• _Supplied text_:
* START *

At this point, we can calculate the descriptive statistics for the `rating` column

In [None]:
reviews.rating.describe()

An alternative to using the standard library is to use the [Beautiful Soup](https://www.crummy.com/software/BeautifulSoup/bs4/doc/) library.  Having installed it earlier, we can import it.

In [None]:
from bs4 import BeautifulSoup

To start, we use the *BeautifulSoup()* function specifying the filename for the HTML content and, optionally, the HTML parser we'd like to use.  

In [None]:
with open('./data/05-reviews.html') as infile:
    soup = BeautifulSoup(infile, 'html.parser')

While Beautiful Soup allows use to navigate the document tree as we did previously, it provide enhanced functionality that makes it much easier to find the data we want.  For our data, we know that each of the reviews is contained in a *div* with class `review_container`.  We can quickly get the collection of elements matching these criteria using Beautiful Soup's *find_all()* method.

In [None]:
divs = soup.find_all('div', {'class': 'review_container'})
len(divs)

We see that we have found all the review *divs*.  We can also use the *find()* method to return the first match.  Just as with the XML parser, we can access an element's text using the *text* property.

In [None]:
div = divs[0]
rating_span = div.find('span', {'class': 'rating'})

* END *

Items from a data source
* START *

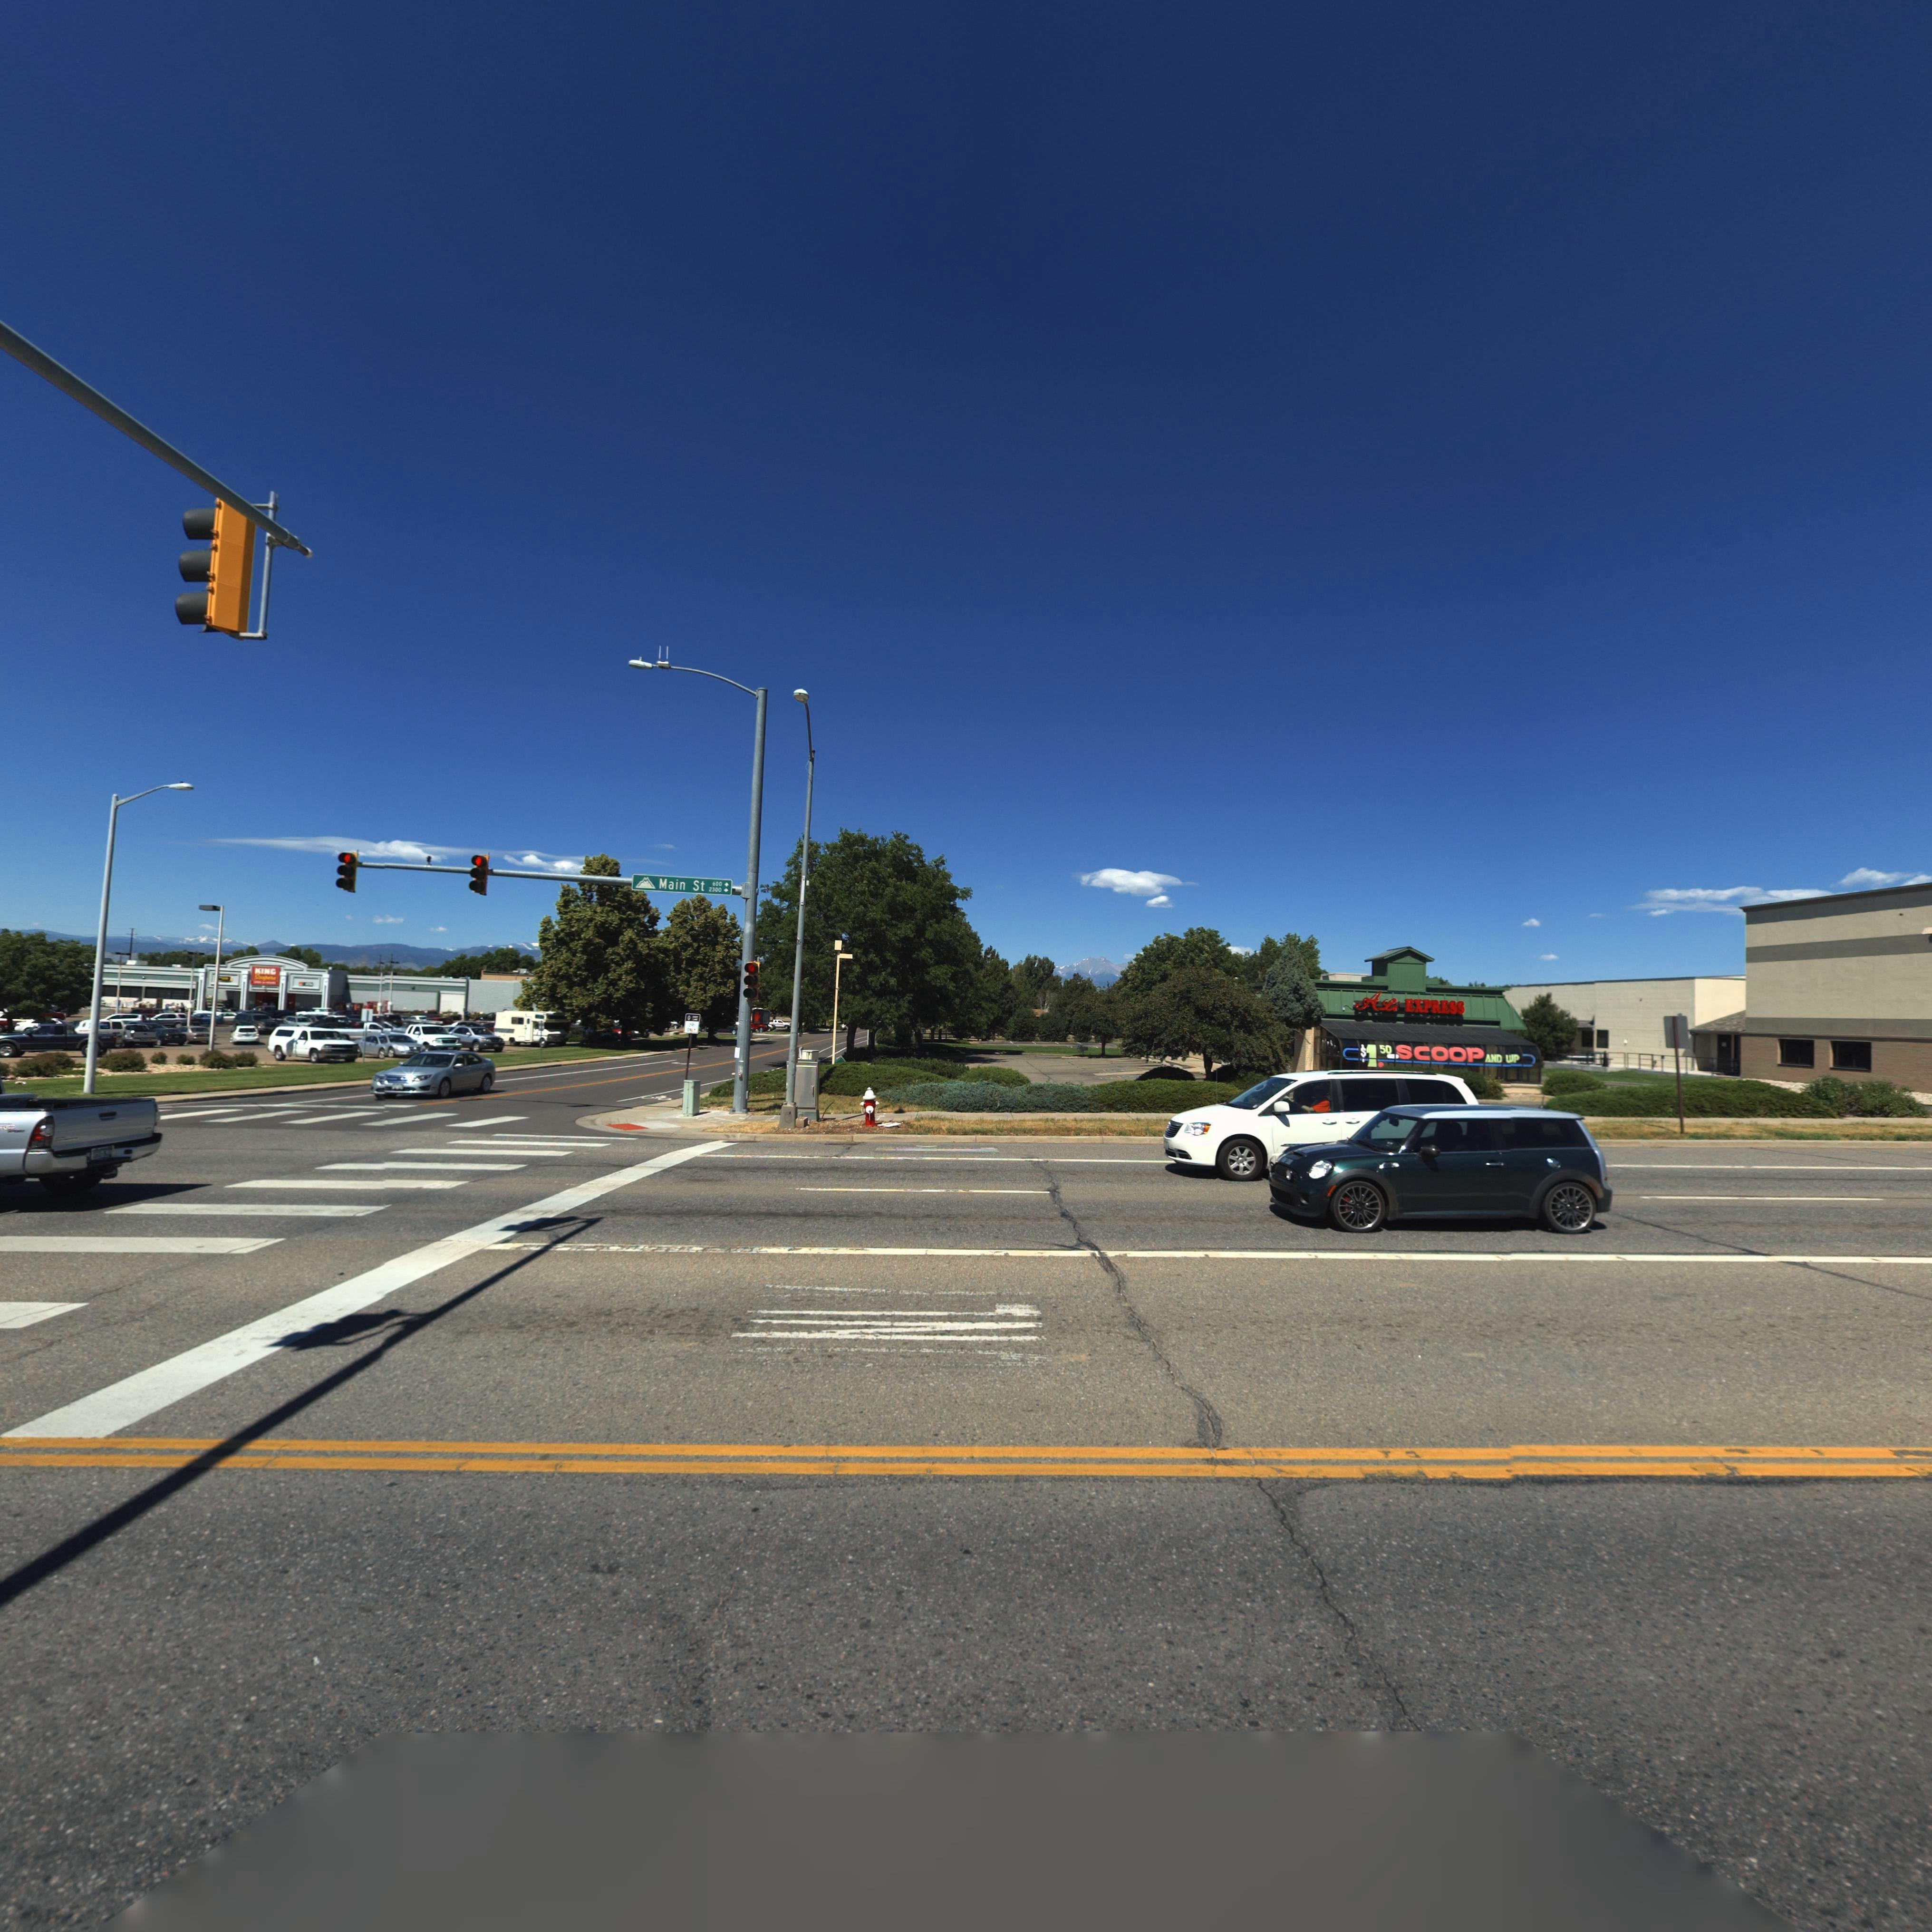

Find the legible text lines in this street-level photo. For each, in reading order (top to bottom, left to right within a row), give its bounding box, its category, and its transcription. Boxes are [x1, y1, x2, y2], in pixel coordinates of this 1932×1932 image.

[659, 878, 705, 891] StreetName: Main St
[712, 880, 722, 887] StreetNumberRange: 600
[708, 887, 729, 892] StreetNumberRange: 2300->
[255, 967, 276, 975] BusinessName: KING
[1354, 991, 1465, 1015] BusinessName: ALi EXPRESS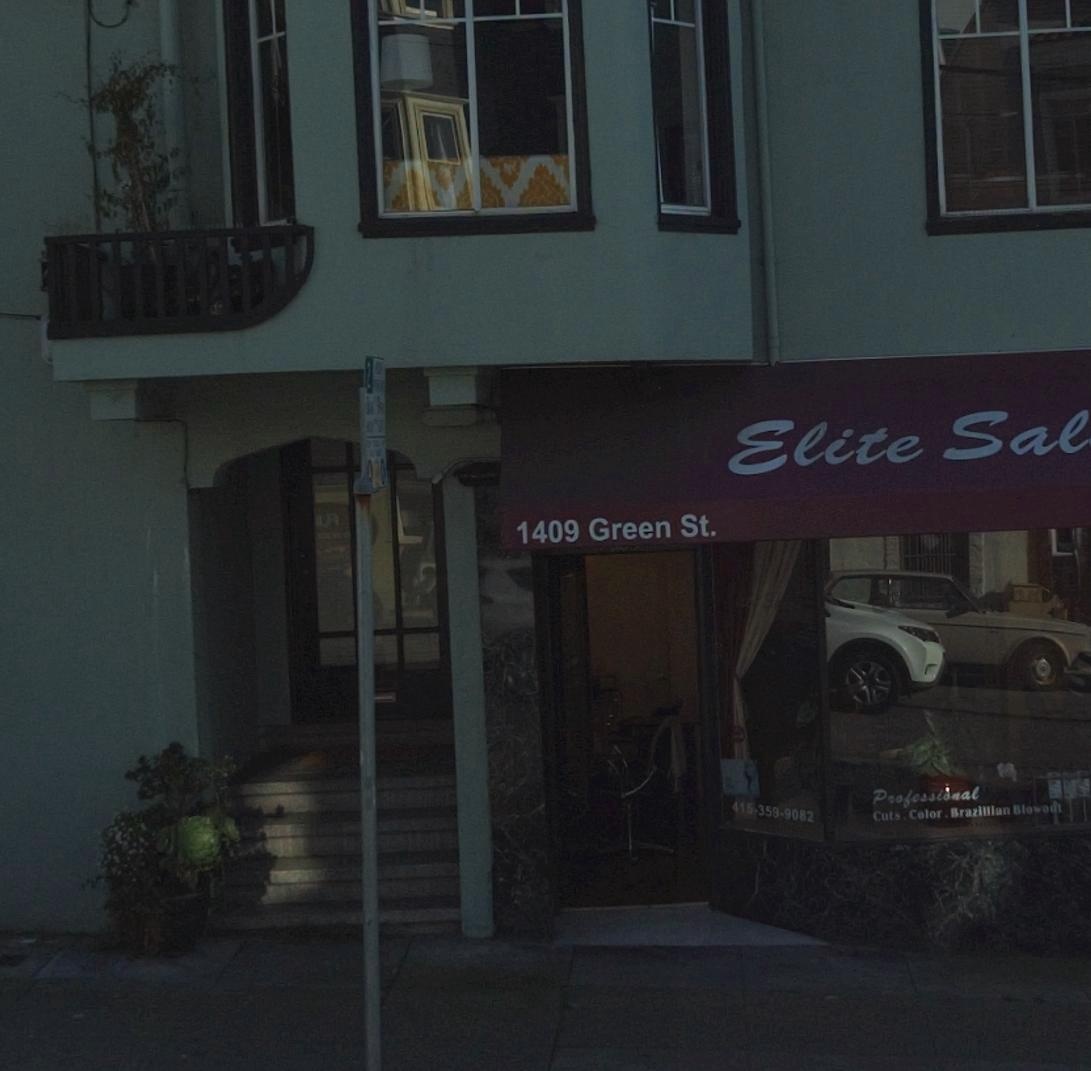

* END *

• _Stated exercise 1_: According to the Beautiful Soup walkthrough, why does the find_all() call look for div tags with the class review_container? Answer in one to three sentences.
• _Stated exercise 2_: Reproduce word for word the part of the Beautiful Soup walkthrough between "At this point, we" and "like to use.", inclusive.
This data has nothing to do with the Beautiful Soup walkthrough.

• _Task answer 1_: Each review is contained in a div with the class review_container. Searching for divs with that class therefore gathers all of the reviews as a collection of matching elements.

• _Task answer 2_:
At this point, we can calculate the descriptive statistics for the `rating` column

In [None]:
reviews.rating.describe()

An alternative to using the standard library is to use the [Beautiful Soup](https://www.crummy.com/software/BeautifulSoup/bs4/doc/) library.  Having installed it earlier, we can import it.

In [None]:
from bs4 import BeautifulSoup

To start, we use the *BeautifulSoup()* function specifying the filename for the HTML content and, optionally, the HTML parser we'd like to use.